- Exercise
Gather every line in the data below that contains the string "between", and copy each one out in full.

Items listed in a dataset
-- Opening Marker --
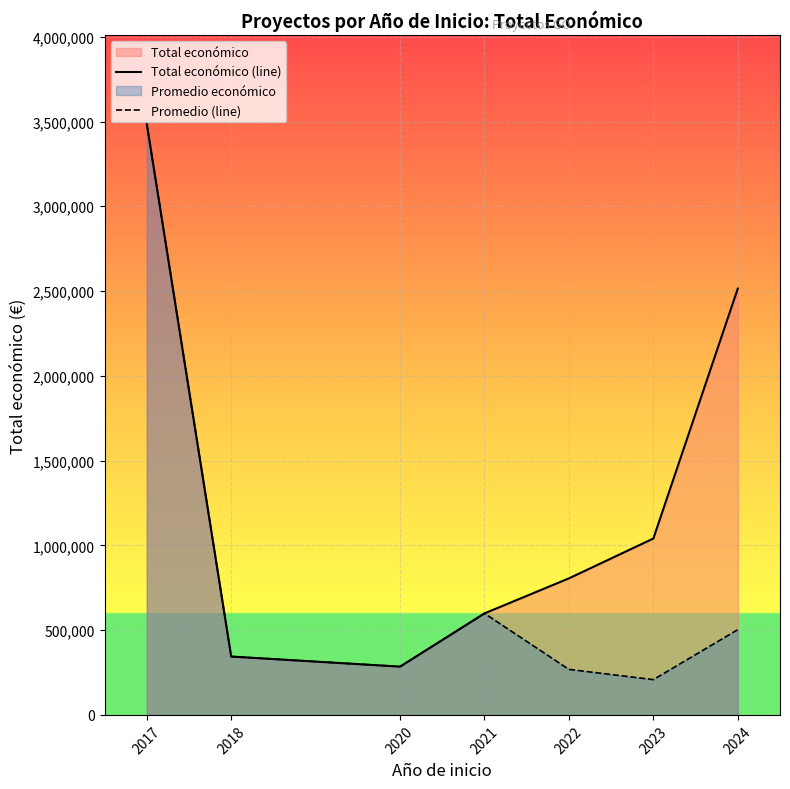

What is the difference between the second highest and minimum values in the Promedio (line) series?

390613.4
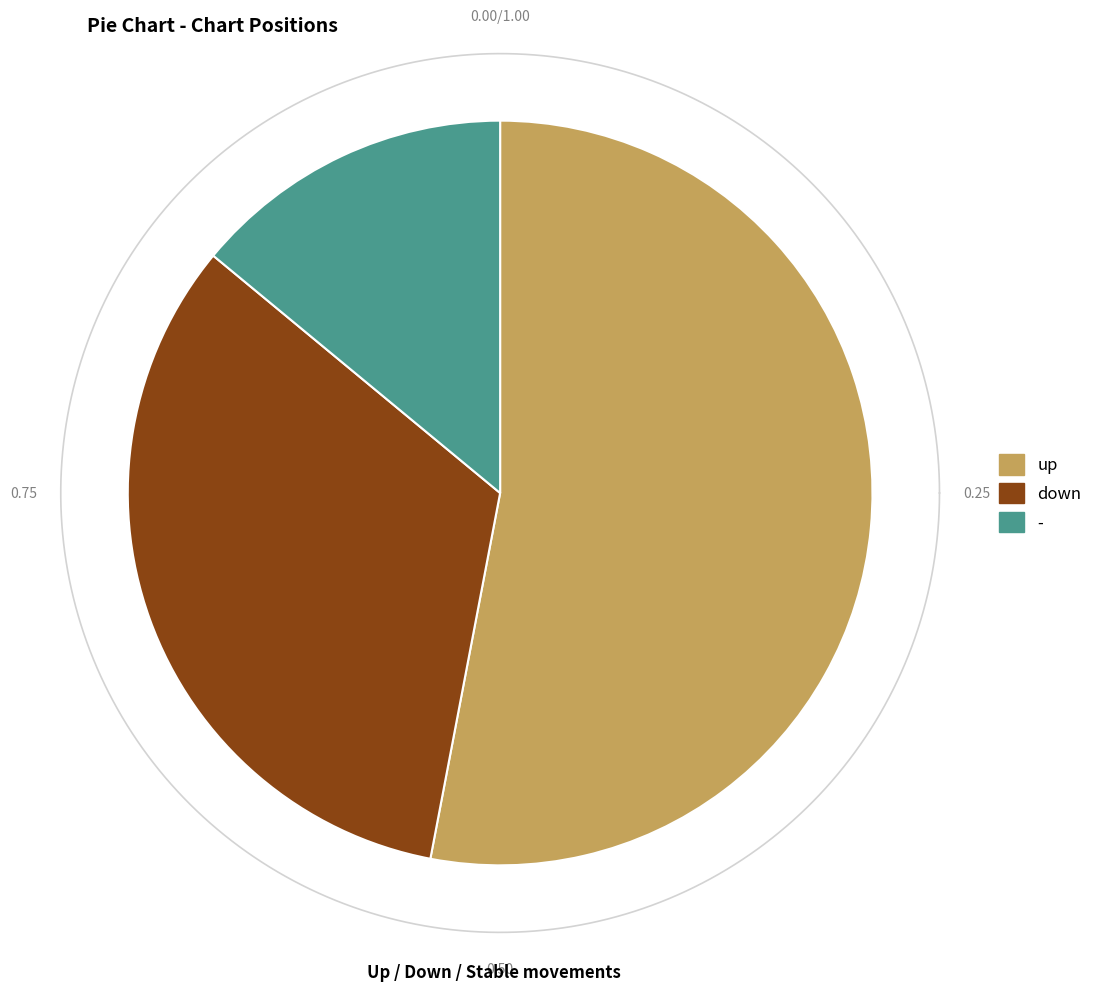

To the nearest percent, what percentage of the pie is -?

14%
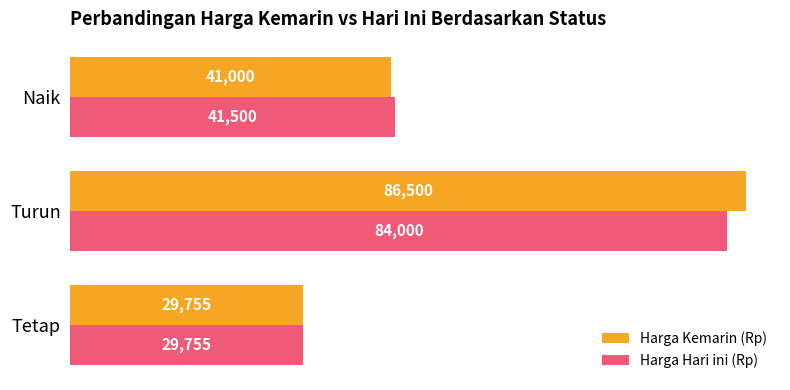

Which series has the largest range (max minus min)?

Harga Kemarin (Rp)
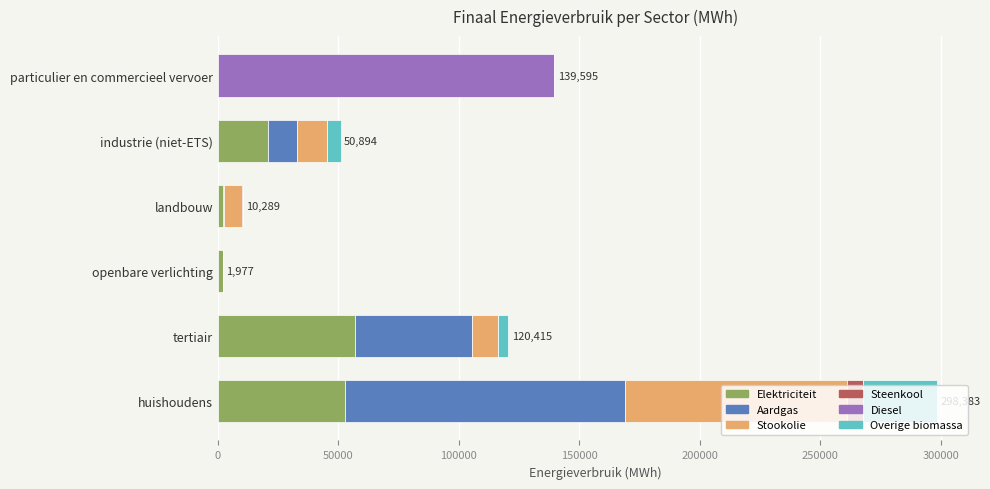

The value of Elektriciteit at tertiair is 57086.7. True or false?

True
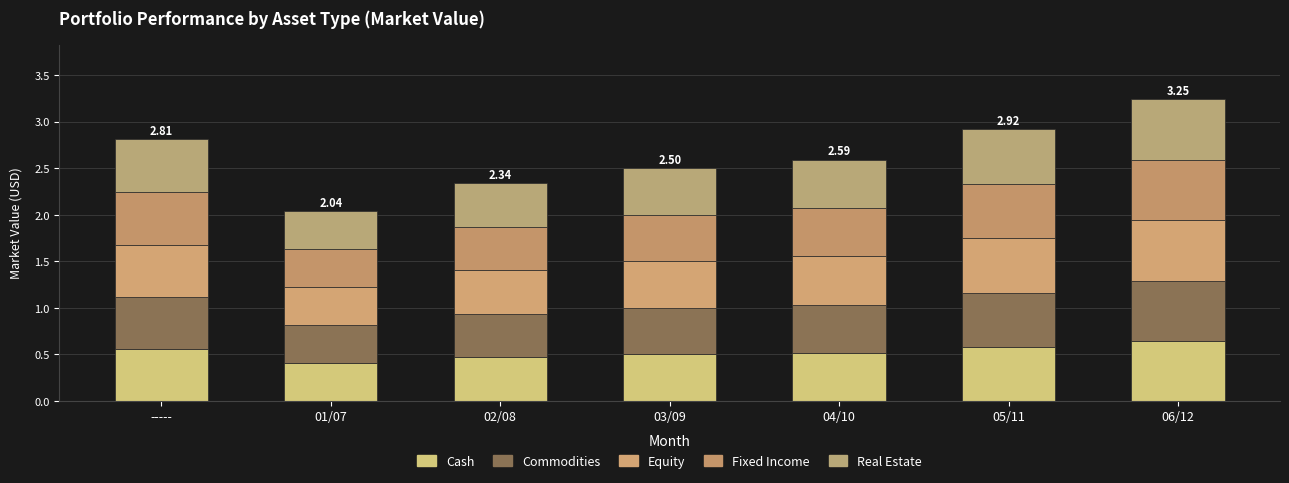

Rank the categories by Fixed Income value from lowest to highest.

01/07, 02/08, 03/09, 04/10, -----, 05/11, 06/12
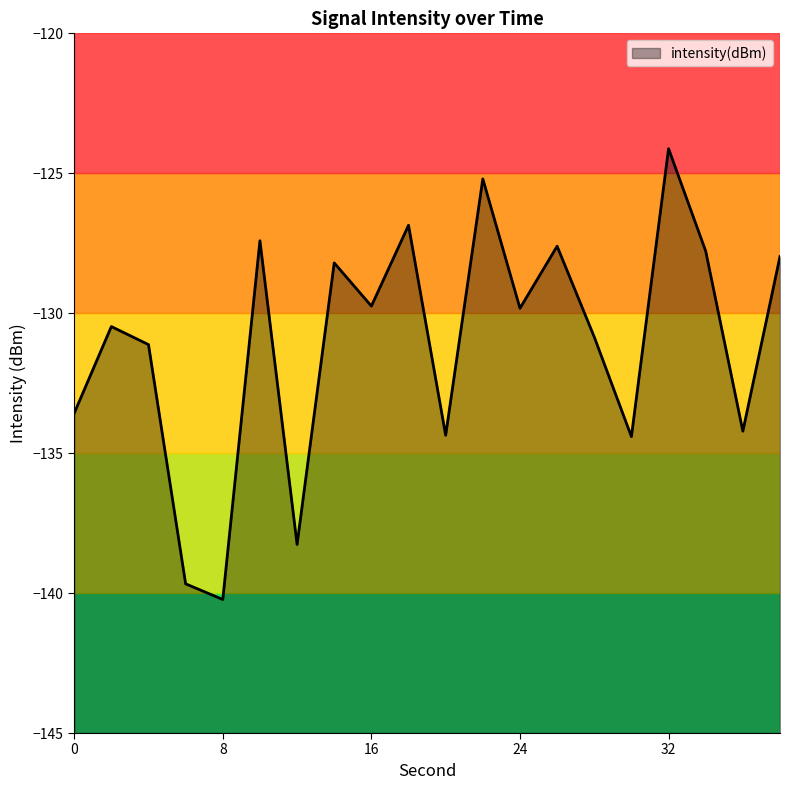

What is the difference between the maximum and minimum values?

16.1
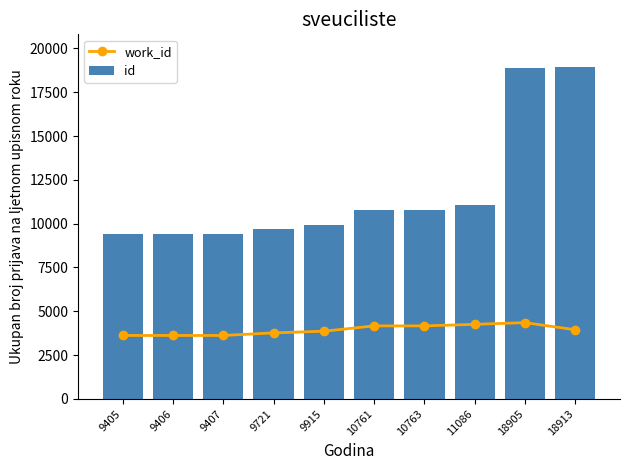

What is the minimum value shown in the chart?

3620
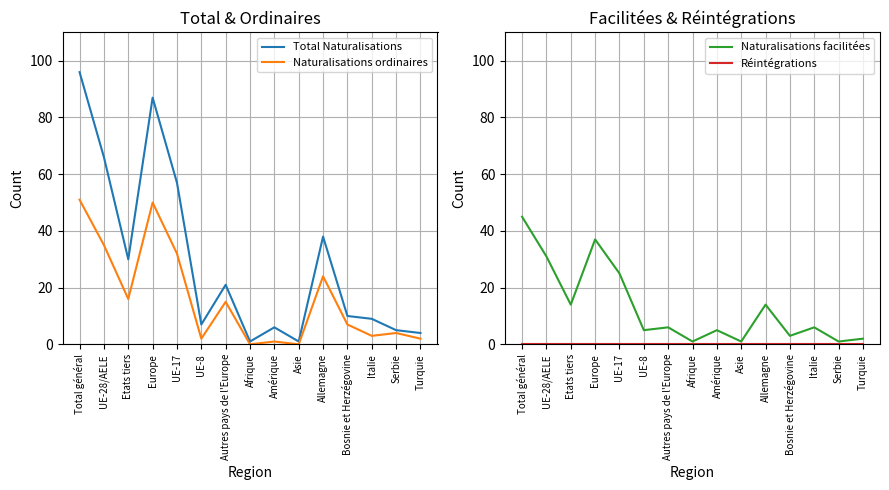

At which label does Total Naturalisations first exceed 10?

Total général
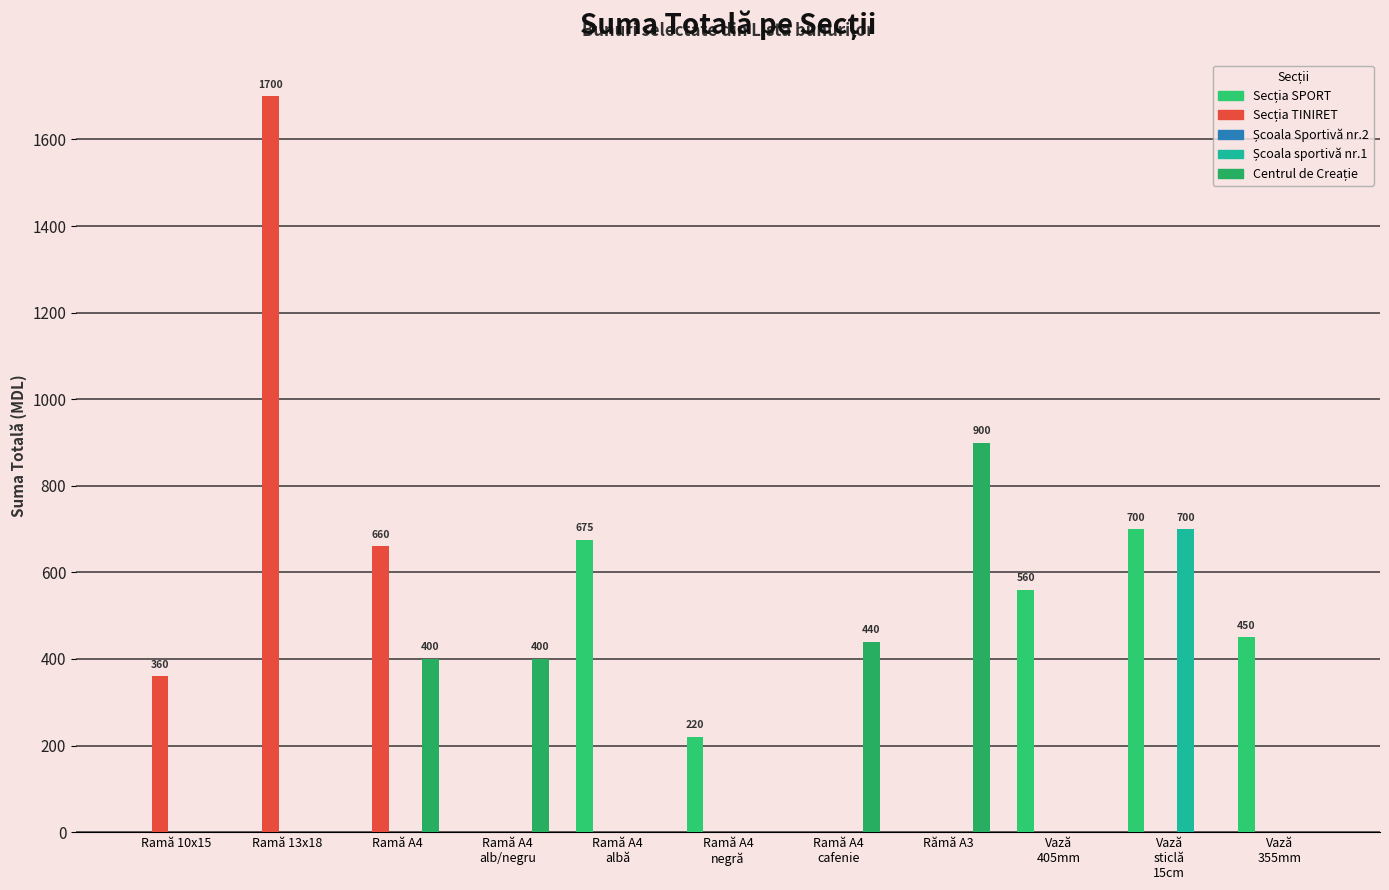

What is the label of the 2nd bar from the right?

Vază
sticlă
15cm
-- Closing Marker --
- Result of the exercise
What is the difference between the second highest and minimum values in the Promedio (line) series?
What is the difference between the maximum and minimum values?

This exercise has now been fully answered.